The auction of a prominent dragon-shaped building in Pangu Plaza in Beijing began with a starting price of more than 5.18 billion yuan ($734 million) on Monday.

The auction, organized by the Beijing No 3 Intermediate People's Court, is for the 44-story No 5 building of the plaza near the National Stadium-also known as the Bird's Nest-on the capital's north-south axis in Chaoyang district. It will end at 10 am on Tuesday.

Since the court put the building-related information on e-commerce platform Taobao in July, the auction has been viewed about 120,000 times.

But as of press time, just two people have registered to participate in the bidding.

According to the auction rules disclosed by the court, every participant should pay 1 billion yuan as a security deposit, and the price will increase by 5 million yuan each time another participant joins.

The court will announce the deal if at least one registered participant offers a higher bid than the starting price, the rule added.

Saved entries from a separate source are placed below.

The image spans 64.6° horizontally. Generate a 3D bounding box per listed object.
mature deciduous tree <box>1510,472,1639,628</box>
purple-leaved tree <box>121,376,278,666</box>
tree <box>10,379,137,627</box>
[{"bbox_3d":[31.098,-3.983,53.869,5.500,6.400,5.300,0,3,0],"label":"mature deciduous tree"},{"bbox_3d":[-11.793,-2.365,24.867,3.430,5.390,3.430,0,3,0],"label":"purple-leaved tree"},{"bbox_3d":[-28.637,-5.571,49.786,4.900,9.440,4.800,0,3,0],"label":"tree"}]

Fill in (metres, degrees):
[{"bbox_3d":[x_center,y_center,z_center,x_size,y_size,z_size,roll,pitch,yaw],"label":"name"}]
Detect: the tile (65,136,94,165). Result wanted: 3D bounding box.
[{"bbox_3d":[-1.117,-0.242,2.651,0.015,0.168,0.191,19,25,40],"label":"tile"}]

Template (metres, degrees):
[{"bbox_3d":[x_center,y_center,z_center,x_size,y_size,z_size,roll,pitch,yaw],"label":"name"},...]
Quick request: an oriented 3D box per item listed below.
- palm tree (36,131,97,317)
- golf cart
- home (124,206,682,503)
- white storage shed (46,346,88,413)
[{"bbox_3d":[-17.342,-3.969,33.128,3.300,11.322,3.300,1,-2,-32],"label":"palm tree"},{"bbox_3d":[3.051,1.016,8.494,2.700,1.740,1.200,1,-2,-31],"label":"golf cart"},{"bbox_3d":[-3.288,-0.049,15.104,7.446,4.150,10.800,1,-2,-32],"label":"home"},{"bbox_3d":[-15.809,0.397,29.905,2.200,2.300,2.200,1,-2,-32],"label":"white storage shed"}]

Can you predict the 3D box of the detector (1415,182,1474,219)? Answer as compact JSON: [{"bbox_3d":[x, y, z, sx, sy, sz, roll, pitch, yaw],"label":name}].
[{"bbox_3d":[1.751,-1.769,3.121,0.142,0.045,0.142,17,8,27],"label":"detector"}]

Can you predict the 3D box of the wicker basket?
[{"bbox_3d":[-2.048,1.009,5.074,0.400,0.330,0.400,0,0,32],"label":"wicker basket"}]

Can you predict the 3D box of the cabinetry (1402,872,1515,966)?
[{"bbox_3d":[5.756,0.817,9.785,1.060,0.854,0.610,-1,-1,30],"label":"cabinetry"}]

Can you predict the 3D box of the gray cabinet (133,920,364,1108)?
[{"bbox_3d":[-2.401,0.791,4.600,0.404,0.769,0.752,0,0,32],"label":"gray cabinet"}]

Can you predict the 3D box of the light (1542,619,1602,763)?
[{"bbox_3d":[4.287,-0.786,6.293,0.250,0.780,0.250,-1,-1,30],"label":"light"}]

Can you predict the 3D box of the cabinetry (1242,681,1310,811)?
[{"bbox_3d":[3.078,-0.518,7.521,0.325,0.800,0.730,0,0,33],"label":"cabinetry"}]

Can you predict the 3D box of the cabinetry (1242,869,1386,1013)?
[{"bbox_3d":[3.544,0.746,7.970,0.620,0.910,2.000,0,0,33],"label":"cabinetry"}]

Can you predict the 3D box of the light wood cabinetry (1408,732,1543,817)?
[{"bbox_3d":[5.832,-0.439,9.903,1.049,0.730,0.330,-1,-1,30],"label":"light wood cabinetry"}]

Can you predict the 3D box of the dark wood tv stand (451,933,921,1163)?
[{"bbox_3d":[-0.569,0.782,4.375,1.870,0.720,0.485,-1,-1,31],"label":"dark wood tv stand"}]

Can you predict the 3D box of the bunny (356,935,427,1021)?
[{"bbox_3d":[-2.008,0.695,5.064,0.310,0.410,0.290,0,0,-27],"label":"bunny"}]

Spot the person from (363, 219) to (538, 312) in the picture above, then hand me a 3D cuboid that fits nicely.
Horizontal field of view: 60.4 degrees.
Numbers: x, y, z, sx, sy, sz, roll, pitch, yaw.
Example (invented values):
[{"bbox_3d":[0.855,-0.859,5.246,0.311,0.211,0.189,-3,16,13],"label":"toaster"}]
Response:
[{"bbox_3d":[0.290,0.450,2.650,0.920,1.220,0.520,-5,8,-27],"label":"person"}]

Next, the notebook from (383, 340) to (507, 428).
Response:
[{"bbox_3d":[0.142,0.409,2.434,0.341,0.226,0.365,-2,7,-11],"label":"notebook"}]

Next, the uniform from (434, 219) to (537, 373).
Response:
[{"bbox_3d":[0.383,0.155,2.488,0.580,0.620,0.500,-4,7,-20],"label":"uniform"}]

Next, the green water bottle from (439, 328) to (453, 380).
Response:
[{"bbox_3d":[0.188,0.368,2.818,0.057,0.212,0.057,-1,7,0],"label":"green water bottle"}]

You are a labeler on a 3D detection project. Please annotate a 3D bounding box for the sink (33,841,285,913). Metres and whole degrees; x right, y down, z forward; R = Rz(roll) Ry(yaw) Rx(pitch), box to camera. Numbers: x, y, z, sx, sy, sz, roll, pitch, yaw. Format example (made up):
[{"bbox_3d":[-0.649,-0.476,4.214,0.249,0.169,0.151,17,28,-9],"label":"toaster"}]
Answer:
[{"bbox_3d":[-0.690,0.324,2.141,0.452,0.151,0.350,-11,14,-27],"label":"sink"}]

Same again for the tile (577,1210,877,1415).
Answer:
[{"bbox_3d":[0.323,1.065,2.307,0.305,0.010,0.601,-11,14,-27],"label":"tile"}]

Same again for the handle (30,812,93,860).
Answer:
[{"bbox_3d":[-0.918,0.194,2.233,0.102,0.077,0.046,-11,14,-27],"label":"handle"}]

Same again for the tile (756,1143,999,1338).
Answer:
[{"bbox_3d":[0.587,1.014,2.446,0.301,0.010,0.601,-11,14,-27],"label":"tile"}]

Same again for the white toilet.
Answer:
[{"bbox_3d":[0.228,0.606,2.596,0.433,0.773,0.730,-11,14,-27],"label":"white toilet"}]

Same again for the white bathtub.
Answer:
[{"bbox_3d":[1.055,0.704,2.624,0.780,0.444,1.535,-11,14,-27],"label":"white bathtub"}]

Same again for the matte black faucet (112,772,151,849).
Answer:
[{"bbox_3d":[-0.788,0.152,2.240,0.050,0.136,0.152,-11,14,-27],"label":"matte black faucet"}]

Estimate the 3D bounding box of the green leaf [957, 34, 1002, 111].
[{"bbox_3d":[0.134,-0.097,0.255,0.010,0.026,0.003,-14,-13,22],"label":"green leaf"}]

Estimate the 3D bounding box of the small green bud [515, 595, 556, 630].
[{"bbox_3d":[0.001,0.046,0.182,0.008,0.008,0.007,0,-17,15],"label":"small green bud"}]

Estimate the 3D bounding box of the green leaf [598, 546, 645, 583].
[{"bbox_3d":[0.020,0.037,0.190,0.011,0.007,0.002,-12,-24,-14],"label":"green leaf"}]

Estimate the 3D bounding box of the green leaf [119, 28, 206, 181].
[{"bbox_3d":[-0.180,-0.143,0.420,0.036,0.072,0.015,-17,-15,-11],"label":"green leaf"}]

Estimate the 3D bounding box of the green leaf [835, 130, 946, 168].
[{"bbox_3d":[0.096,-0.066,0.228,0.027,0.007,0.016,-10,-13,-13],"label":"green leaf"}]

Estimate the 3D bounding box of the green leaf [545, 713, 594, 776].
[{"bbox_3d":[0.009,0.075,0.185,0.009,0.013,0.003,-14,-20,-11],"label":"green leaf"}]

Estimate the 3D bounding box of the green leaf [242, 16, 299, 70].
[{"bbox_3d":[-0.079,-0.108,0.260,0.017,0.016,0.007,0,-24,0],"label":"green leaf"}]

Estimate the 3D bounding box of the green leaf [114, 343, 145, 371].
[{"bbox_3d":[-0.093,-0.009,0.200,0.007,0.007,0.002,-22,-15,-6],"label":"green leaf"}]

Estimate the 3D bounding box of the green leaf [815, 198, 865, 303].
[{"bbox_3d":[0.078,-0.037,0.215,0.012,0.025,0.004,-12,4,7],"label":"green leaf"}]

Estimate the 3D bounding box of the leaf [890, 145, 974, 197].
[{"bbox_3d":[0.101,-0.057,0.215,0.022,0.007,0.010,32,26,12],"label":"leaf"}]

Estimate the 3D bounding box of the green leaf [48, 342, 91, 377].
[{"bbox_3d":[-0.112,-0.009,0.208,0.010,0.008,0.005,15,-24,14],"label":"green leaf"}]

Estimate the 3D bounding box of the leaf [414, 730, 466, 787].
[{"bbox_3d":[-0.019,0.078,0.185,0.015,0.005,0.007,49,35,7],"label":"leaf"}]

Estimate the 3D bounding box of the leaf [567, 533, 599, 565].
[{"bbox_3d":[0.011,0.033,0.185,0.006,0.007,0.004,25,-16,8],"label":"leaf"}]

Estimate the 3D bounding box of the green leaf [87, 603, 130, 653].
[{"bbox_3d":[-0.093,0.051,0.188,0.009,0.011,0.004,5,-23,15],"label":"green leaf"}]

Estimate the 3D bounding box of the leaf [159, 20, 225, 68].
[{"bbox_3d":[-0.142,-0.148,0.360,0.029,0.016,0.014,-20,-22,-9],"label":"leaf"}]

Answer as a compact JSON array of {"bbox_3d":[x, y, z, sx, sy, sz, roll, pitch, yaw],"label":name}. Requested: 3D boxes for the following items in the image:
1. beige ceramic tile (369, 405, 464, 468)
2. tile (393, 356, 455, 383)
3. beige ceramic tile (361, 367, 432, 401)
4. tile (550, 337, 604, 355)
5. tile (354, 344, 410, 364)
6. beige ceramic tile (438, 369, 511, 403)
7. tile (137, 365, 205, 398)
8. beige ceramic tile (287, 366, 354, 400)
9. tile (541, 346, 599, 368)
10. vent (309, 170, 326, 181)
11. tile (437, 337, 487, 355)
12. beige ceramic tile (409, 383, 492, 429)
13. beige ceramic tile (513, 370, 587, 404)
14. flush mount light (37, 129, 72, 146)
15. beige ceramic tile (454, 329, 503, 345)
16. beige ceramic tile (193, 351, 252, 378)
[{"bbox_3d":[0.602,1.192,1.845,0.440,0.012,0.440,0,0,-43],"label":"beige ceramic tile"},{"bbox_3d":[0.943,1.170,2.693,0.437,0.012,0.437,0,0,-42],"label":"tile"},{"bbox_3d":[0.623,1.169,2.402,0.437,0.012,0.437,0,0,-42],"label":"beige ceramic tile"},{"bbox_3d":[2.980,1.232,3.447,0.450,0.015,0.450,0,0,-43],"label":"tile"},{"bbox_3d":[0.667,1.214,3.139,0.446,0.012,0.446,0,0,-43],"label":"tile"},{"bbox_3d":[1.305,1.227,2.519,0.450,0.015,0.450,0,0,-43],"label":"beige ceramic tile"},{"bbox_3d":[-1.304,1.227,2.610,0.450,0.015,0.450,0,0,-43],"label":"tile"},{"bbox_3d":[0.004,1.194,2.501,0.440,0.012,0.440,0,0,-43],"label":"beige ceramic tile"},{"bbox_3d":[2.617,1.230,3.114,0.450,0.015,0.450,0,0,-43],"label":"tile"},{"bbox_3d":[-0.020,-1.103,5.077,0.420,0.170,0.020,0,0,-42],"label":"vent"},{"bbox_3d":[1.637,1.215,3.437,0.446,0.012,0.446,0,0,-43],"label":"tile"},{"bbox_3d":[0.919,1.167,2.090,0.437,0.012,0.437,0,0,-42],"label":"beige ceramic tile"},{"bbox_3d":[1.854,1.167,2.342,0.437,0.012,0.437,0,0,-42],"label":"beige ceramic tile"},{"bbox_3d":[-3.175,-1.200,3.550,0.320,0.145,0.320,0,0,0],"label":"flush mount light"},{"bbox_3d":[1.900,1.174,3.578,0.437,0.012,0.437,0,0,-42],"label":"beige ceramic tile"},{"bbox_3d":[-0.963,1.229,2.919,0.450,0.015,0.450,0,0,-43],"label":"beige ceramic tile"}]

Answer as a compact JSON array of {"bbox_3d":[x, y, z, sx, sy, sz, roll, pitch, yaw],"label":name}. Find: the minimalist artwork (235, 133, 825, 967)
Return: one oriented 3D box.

To help the public understand the auction target, the court posted several pictures of the 140,000 square-meter building on the platform and also left phone numbers to answer people's related questions.

The court launched the auction because the building was named as a mortgaged property of a civil dispute, in which Beijing Zenith Holdings Co and Beijing Pangu Investment failed to pay debts owed to the Beijing branch of the Bank of Shanghai.

It was not the first auction related to the plaza, but the previous ones failed with no bidder.

Beijing Pangu Investment and Beijing Zenith Holdings were controlled by Guo Wengui, a Chinese billionaire who fled China in August 2014 after being accused of multiple crimes, including corruption. He is subject to an Interpol red notice, an international arrest warrant.

To prevent judicial corruption and improve judicial transparency, Chinese courts began holding online auctions in 2012. As of June 30 last year, more than 168,400 items, including houses and cars, had been sold via the judicial auction platform, amounting to about 378 billion yuan.